Lithium Australia (ASX:LIT) has finalized an agreement with Core Lithium Ltd (ASX:CXO) involving the divestment of its remaining 7.6 million shares in Charger Metals NL (ASX:CHR) and a 30% interest in the Bynoe Lithium Project. The total value of the transaction is approximately A$1.041 million.
Strategic Asset Realization
This transaction is part of Lithium Australia's strategy to realize value from non-core assets, thereby supporting its ongoing initiatives aimed at advancing sustainable lithium production. The company's focus on its revenue-generating recycling business and lithium extraction technologies positions it well to benefit from the rising global demand for lithium-ion batteries. This strategic approach also provides diversification benefits to global supply chains.
Core Lithium Share Exchange
As part of the deal, Lithium Australia will exchange its Charger Metals shares for Core Lithium shares. Specifically, the arrangement stipulates that for every Charger share, Lithium Australia will receive 0.8 Core shares, translating to approximately 6.1 million Core shares in return for the 7.6 million Charger Metals shares. This consideration is valued at approximately A$541,000, based on Core Lithium’s 5-day volume weighted average trading price (VWAP) as of September 6, 2024.
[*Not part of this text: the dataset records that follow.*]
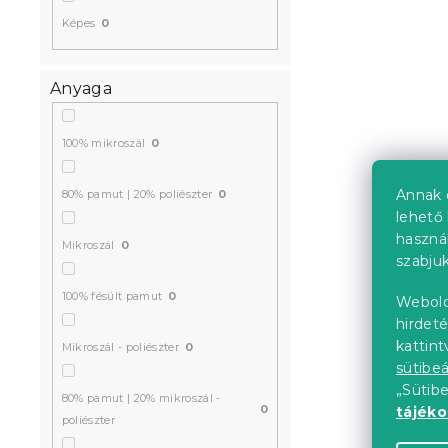
Képes
0
Anyaga
100% mikroszál
0
Annak 
80% pamut | 20% poliészter
0
lehető 
haszná
Mikroszál
0
szabjuk
100% fésült pamut
0
Webold
hirdeté
kattin
Mikroszál - poliészter
0
sütibeá
„Sütib
80% pamut | 20% mikroszál -
0
tájék
poliészter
Bynoe Lithium Project Interest
In addition to the Charger Metals shares, Lithium Australia has also transferred its remaining 30% interest in the Bynoe Lithium Project to Core Lithium. This transaction is valued at A$500,000 in cash, subject to the pre-emptive rights held by Charger Metals. Should these pre-emptive rights not be exercised or the pre-emption period expire, the transaction will proceed with the cash payment to Lithium Australia.
Improved Liquidity and Strategic Alignment
Simon Linge, CEO and Managing Director of Lithium Australia, emphasized that divesting non-core assets aligns with the company’s strategic focus. The exchange of Charger Metals shares for Core Lithium shares is expected to enhance liquidity in the investment holdings, which will be freely tradable upon receipt. This transaction also allows Lithium Australia to benefit from any potential future appreciation in Charger Metals through a ‘Control Event’ clause. This clause provides the option to capture value from a potential takeover of Charger Metals within the next nine months. In such an event, Lithium Australia could either repurchase the Charger Metals shares at the initial ratio and benefit from the successful transaction or potentially receive the difference from Core Lithium.
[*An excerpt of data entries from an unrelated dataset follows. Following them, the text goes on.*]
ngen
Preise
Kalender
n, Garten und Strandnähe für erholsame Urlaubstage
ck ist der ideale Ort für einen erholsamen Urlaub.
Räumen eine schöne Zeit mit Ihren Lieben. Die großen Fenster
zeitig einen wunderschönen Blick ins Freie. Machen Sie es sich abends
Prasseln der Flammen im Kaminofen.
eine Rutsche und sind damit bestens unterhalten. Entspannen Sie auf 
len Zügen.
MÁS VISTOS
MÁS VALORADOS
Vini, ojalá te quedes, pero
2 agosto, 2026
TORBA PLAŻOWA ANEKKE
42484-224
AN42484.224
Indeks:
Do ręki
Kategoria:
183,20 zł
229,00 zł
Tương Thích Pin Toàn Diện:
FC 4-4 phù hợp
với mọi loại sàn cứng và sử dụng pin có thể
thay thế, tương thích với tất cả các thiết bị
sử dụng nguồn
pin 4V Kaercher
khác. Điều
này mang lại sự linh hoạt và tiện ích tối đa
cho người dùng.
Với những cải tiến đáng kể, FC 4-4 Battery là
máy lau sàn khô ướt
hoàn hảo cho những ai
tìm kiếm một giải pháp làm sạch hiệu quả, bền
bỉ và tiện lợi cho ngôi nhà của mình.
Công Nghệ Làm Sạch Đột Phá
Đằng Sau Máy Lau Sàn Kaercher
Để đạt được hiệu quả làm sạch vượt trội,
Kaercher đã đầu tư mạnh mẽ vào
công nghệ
Strategic Focus and Flexibility
The divestment aligns with Lithium Australia’s strategic objectives, offering balance sheet flexibility to support key growth initiatives. The absence of an escrow period for the Core Lithium shares ensures immediate tradability, further enhancing the company’s liquidity position.
These strategic transactions reflect Lithium Australia’s commitment to optimizing its asset portfolio while focusing on core operations and growth opportunities in the lithium sector.